▶ **Goal of the exercise**:
Copy every line of the records below word for word, leaving out the pictures.

━━━━━━

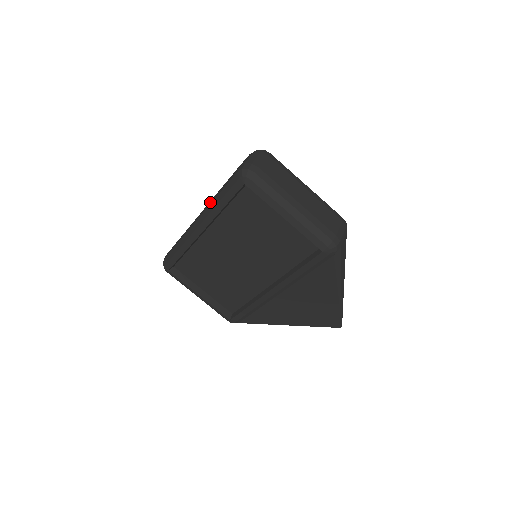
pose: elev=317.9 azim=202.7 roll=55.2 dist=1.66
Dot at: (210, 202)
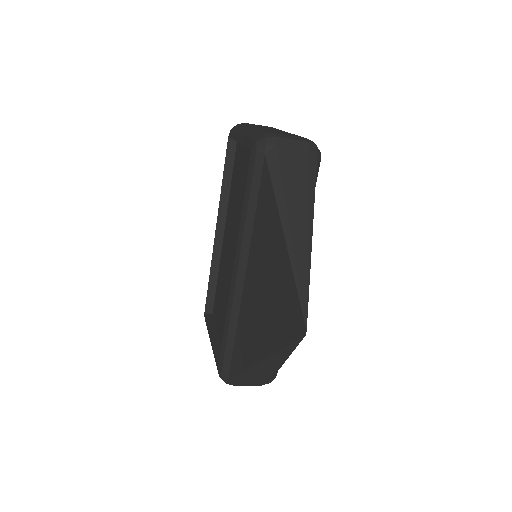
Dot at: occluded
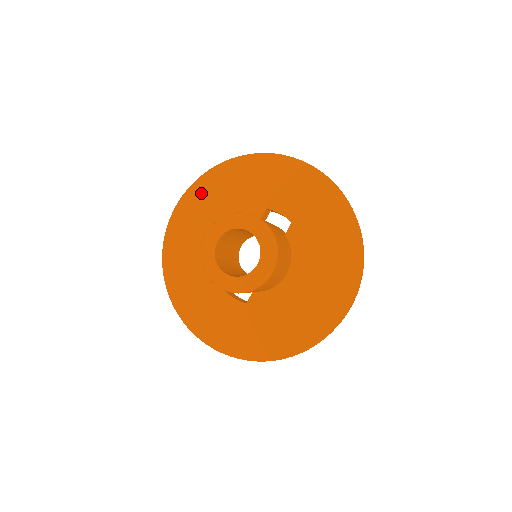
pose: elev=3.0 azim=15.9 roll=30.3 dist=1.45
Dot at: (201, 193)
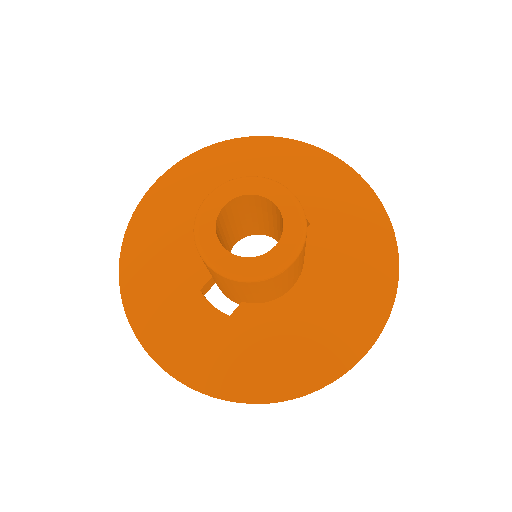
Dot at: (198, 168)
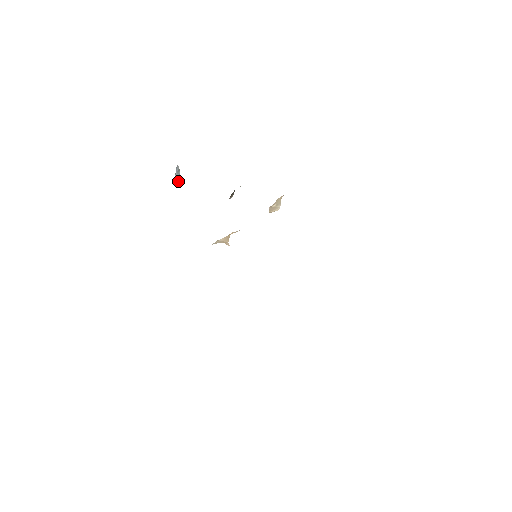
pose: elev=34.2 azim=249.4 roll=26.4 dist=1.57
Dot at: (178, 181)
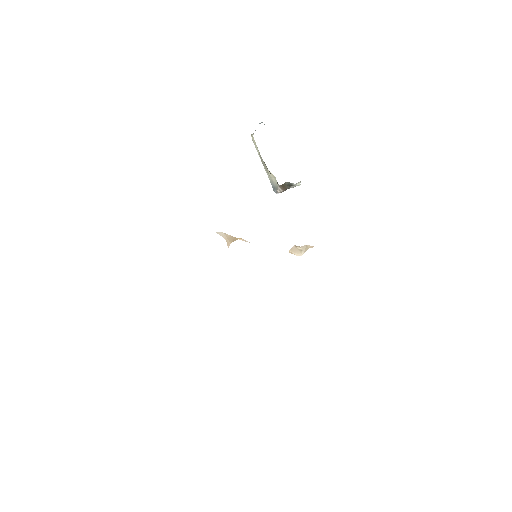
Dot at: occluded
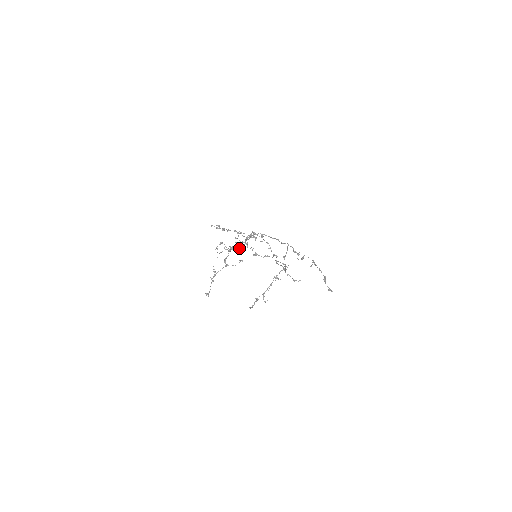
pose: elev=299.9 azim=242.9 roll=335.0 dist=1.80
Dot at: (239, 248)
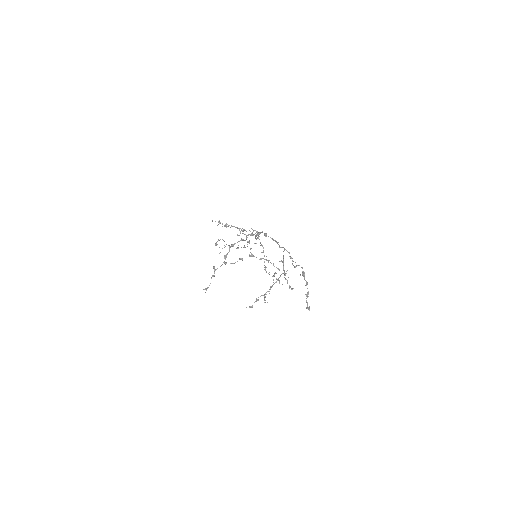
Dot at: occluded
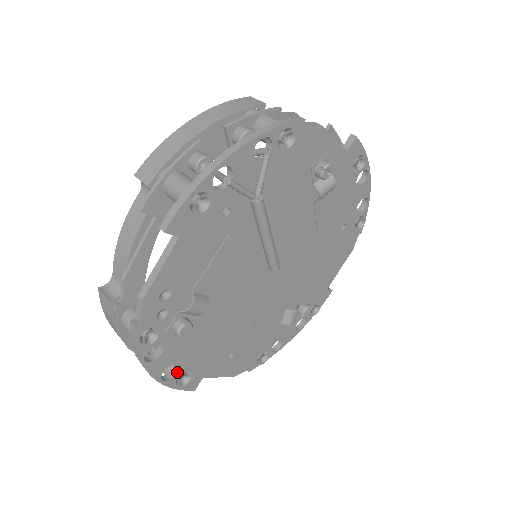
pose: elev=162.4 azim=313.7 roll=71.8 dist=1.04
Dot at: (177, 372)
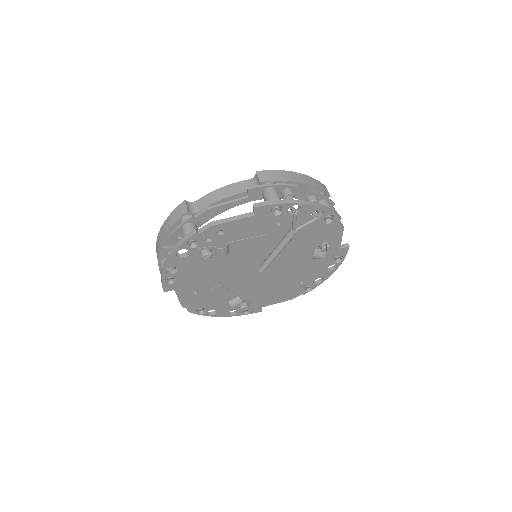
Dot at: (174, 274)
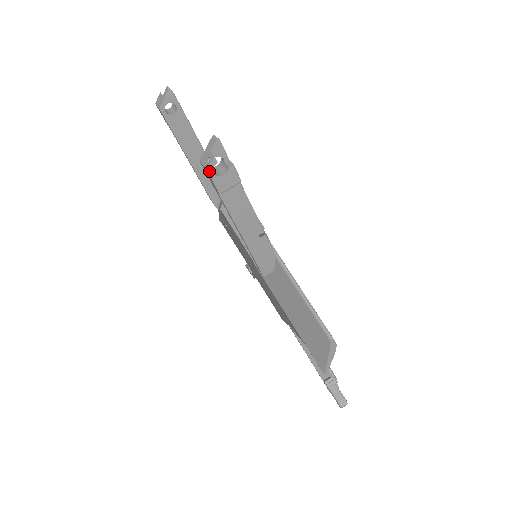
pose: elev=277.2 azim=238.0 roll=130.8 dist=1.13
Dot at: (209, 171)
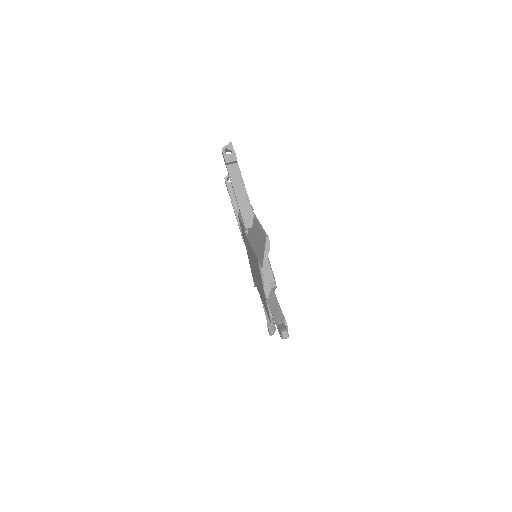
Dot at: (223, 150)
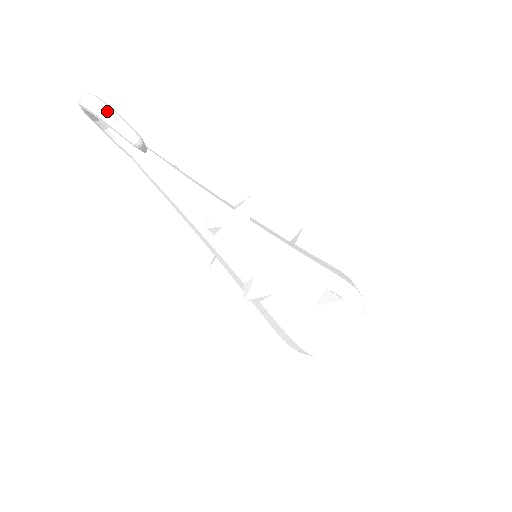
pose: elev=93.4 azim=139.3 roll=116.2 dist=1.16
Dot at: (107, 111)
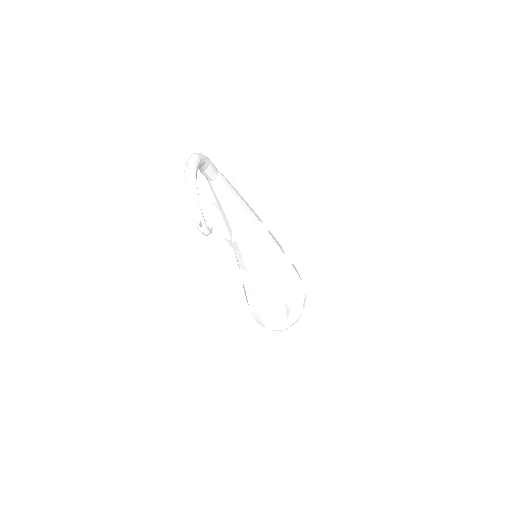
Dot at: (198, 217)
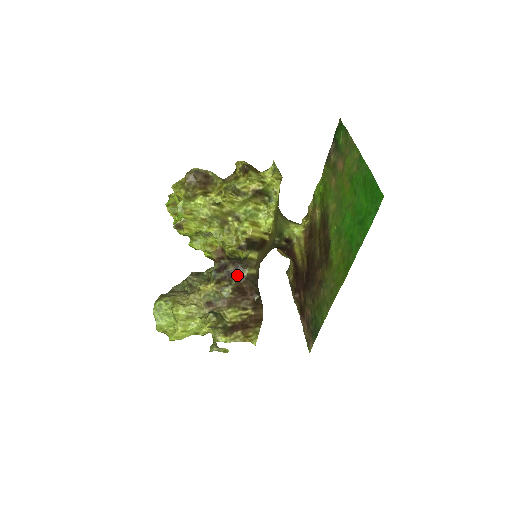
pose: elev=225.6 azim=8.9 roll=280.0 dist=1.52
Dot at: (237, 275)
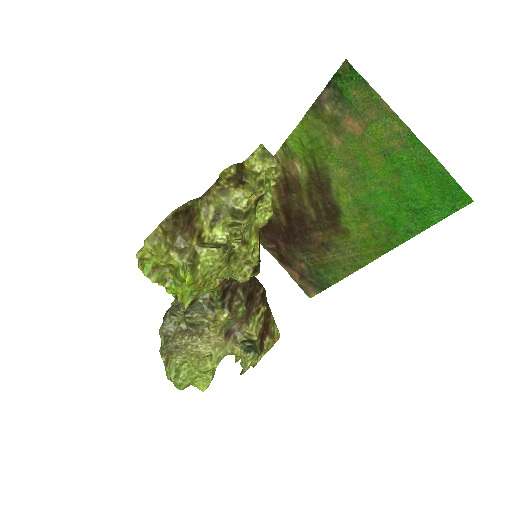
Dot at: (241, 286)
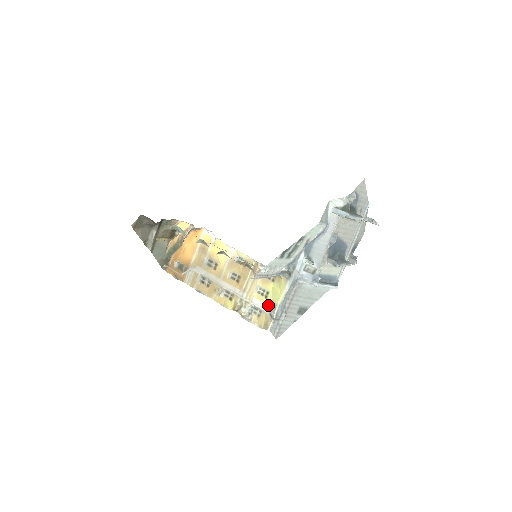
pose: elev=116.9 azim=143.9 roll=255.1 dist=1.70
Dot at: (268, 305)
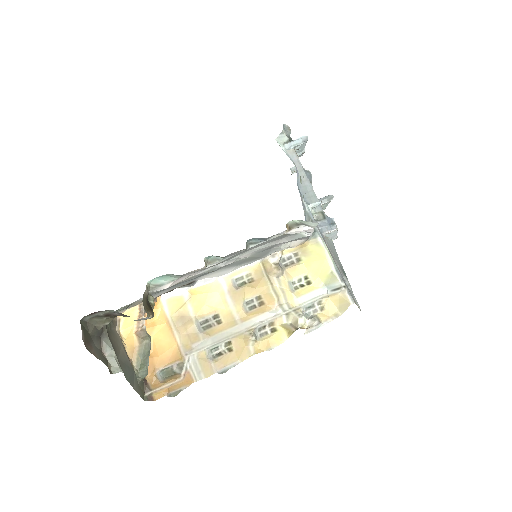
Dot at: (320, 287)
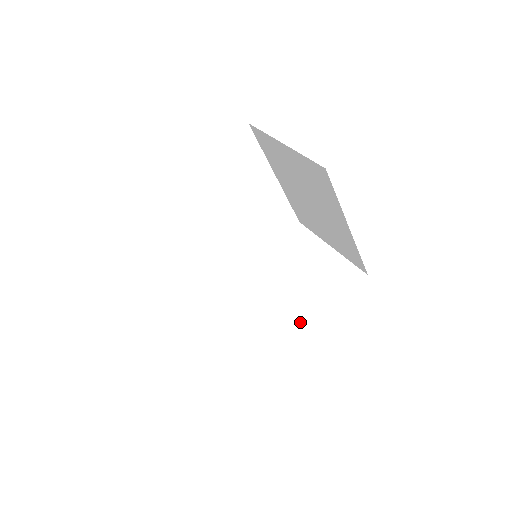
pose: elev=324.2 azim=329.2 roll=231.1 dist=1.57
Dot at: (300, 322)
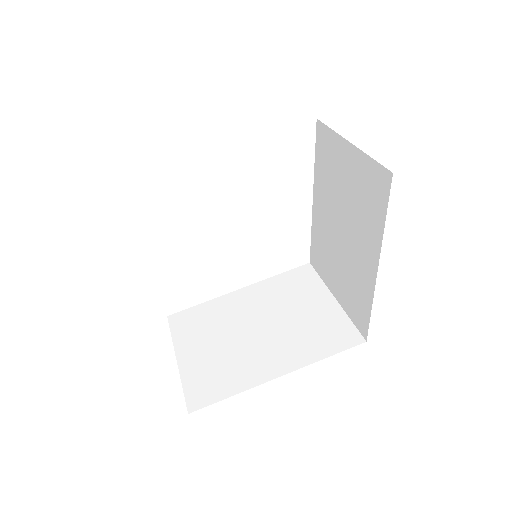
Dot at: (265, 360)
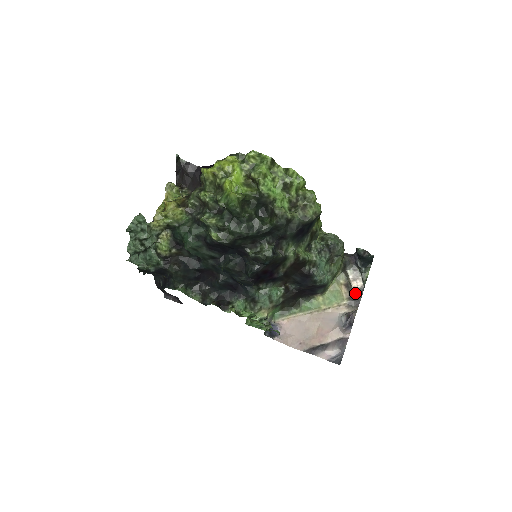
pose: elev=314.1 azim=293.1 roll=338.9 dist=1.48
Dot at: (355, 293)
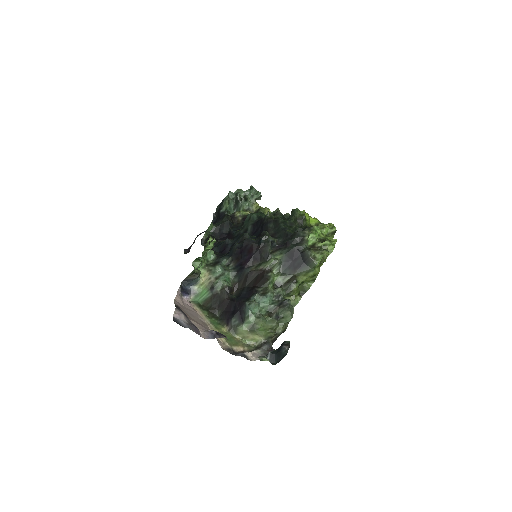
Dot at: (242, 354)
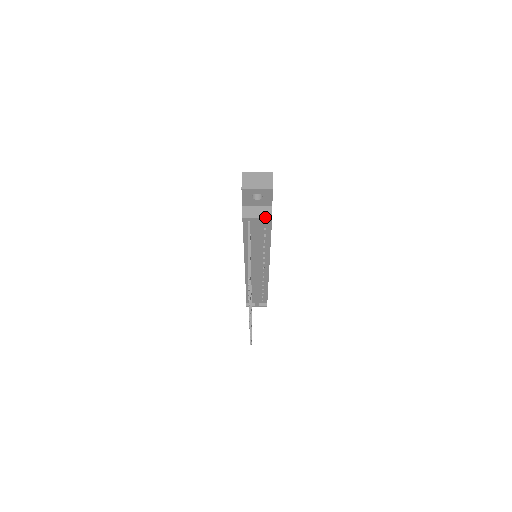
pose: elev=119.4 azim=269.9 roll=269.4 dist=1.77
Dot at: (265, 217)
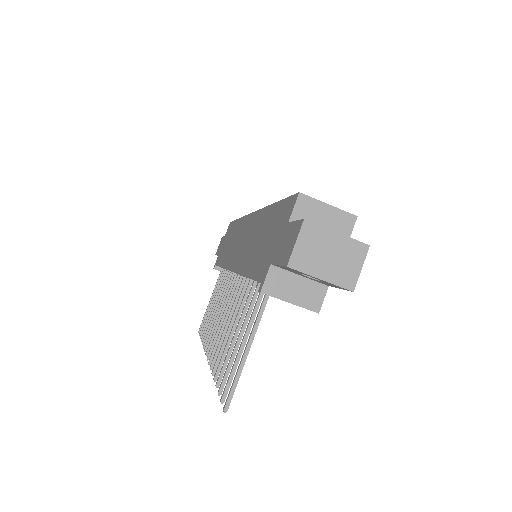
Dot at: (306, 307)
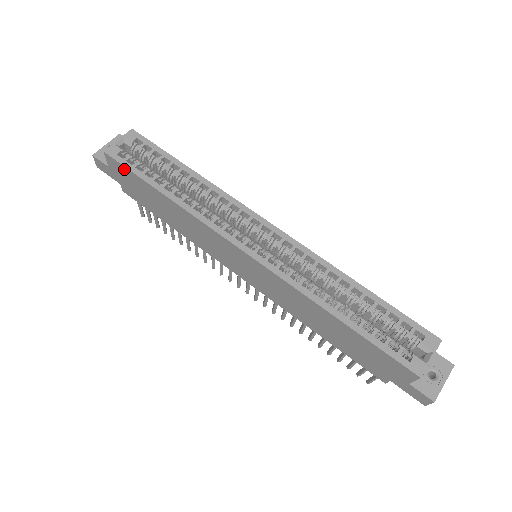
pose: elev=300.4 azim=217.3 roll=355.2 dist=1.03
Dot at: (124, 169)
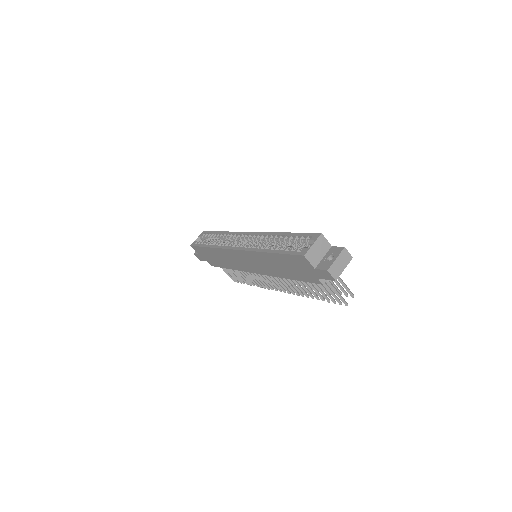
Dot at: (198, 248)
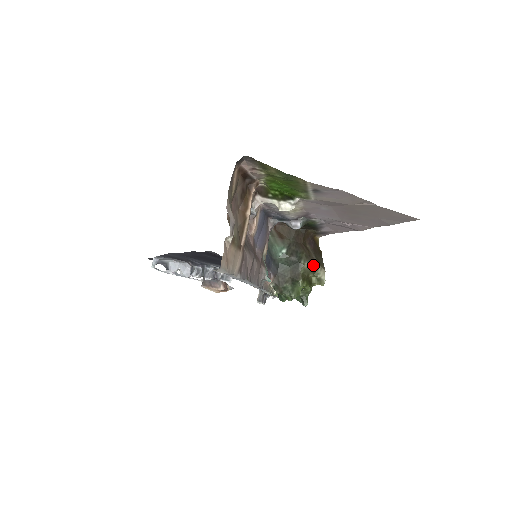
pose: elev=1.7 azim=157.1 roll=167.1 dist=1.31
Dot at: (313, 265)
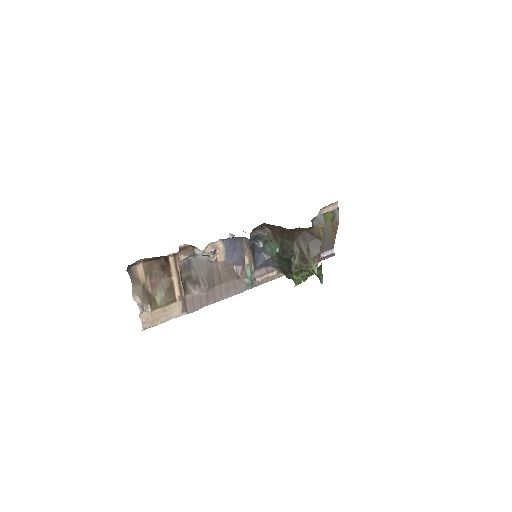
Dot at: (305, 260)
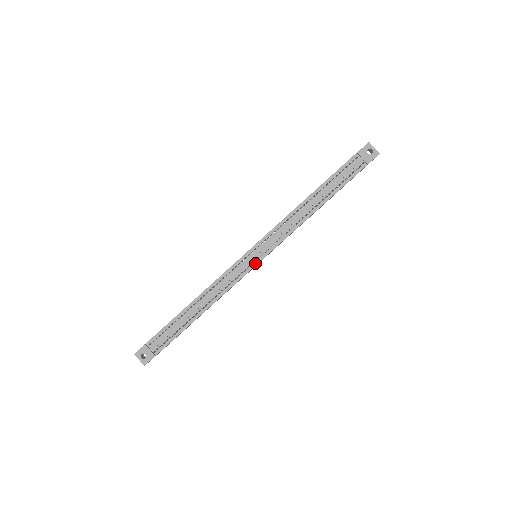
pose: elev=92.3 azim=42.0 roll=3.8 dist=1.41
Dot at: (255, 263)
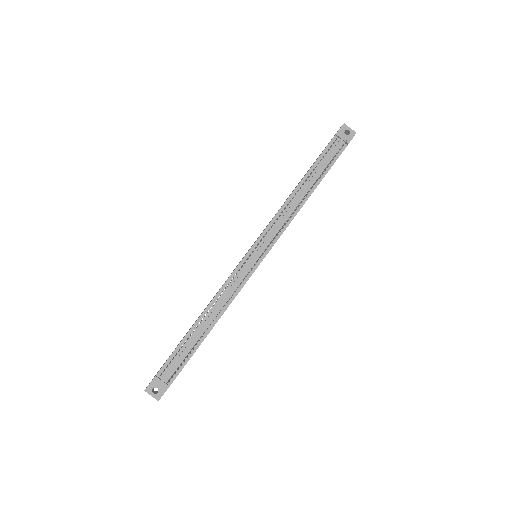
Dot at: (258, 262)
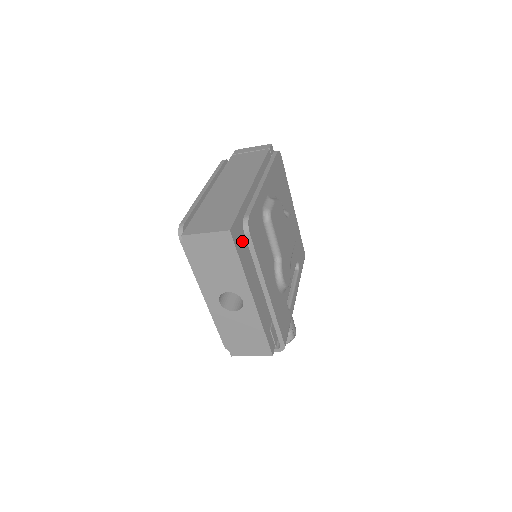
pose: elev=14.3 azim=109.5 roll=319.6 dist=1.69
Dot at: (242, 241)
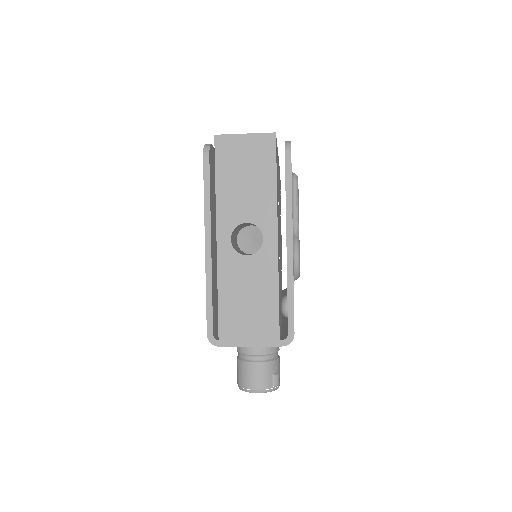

━━━━━━

▶ **Expected output**:
pose: elev=317.9 azim=202.7 roll=55.2 dist=1.66
Dot at: (210, 202)
Dot at: occluded
pose: elev=3.0 azim=15.9 roll=30.3 dist=1.45
Dot at: (201, 193)
Dot at: (198, 168)
pose: elev=34.2 azim=249.4 roll=26.4 dist=1.57
Dot at: (178, 181)
Dot at: occluded
pose: elev=299.9 azim=242.9 roll=335.0 dist=1.80
Dot at: (239, 248)
Dot at: occluded
pose: elev=162.4 azim=313.7 roll=71.8 dist=1.04
Dot at: (177, 372)
Dot at: (174, 274)
pose: elev=277.2 azim=238.0 roll=130.8 dist=1.13
Dot at: (209, 171)
Dot at: (223, 150)
pose: elev=93.4 azim=139.3 roll=116.2 dist=1.16
Dot at: (107, 111)
Dot at: (198, 217)
pose: elev=225.6 azim=8.9 roll=280.0 dist=1.52
Dot at: (237, 275)
Dot at: (241, 286)
pose: elev=116.9 azim=143.9 roll=255.1 dist=1.70
Dot at: (268, 305)
Dot at: (320, 287)
pose: elev=324.2 azim=329.2 roll=231.1 dist=1.57
Dot at: (300, 322)
Dot at: (265, 360)
pose: elev=314.1 azim=293.1 roll=338.9 dist=1.48
Dot at: (355, 293)
Dot at: (242, 354)
pose: elev=119.4 azim=269.9 roll=269.4 dist=1.77
Dot at: (265, 217)
Dot at: (306, 307)
pose: elev=300.4 azim=217.3 roll=355.2 dist=1.03
Dot at: (124, 169)
Dot at: (198, 248)
pose: elev=1.7 azim=157.1 roll=167.1 dist=1.31
Dot at: (313, 265)
Dot at: (305, 260)
pose: elev=92.3 azim=42.0 roll=3.8 dist=1.41
Dot at: (255, 263)
Dot at: (258, 262)
pose: elev=14.3 azim=109.5 roll=319.6 dist=1.69
Dot at: (242, 241)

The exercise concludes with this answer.